*Objetivo:* Reproduza, sem nenhuma alteração, o trecho dos itens abaixo que vai da linha que contém "pose: elev=6.9 azim=110.6 roll=31.0 dist=1.68" até a linha que contém "Dot at: (371, 221)", incluindo ambas.

*Dados para processamento:*
+ + + + +
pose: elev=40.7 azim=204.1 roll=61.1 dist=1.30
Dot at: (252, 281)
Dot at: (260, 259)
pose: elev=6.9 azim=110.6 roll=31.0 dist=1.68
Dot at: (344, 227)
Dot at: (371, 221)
+ + + + +
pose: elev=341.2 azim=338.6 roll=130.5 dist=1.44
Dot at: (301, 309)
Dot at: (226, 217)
+ + + + +
*Resposta completa:*
pose: elev=6.9 azim=110.6 roll=31.0 dist=1.68
Dot at: (344, 227)
Dot at: (371, 221)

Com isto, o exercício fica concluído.